Creating Dataset Guidelines

Datasets and data can really vary in content. 

Whenever you are collecting data and making a dataset, you should also keep a text document (README file) where you include all the context a person would need to understand your dataset. This would also help you if you ever need to look back on this dataset in the future.

Because data can be so many different things, check with your assignment guidelines and with your professor about requirements.

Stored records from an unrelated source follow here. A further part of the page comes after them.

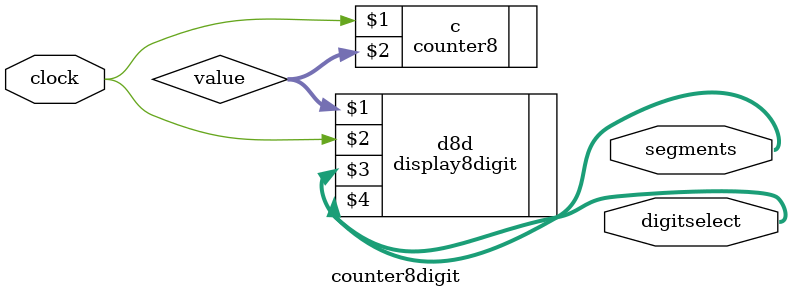
<source format=sv>
`timescale 1ns / 1ps


module counter8digit(
     input wire clock,
     output wire [7:0] digitselect,
     output wire [7:0] segments
     );
     
     wire [31:0] value;
     counter8 c(clock, value);
     display8digit d8d(value, clock, segments, digitselect);
    
endmodule

</source>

These are some qualities about your data that you might want to keep track of:

  • The authors of the dataset: you and any collaborators
  • When was the data collected?
  • Where was the data collected?
  • What group of people was studied?
  • What quality were you studying? (number of kids, social anxiety test scores, incarcerated men's feelings about isolation...)
  • How did you measure that quality? (interviews, counting, assessments...)
  • What units of measurement did you use? (percentages, inches, gallons...)
  • How did you mark missing data?
    • Example: You want to keep track of who visits class every day. You are sick, so you cannot go to class one day. You cannot record who went to class the day you are absent. How do you mark that skipped day in your data sheet?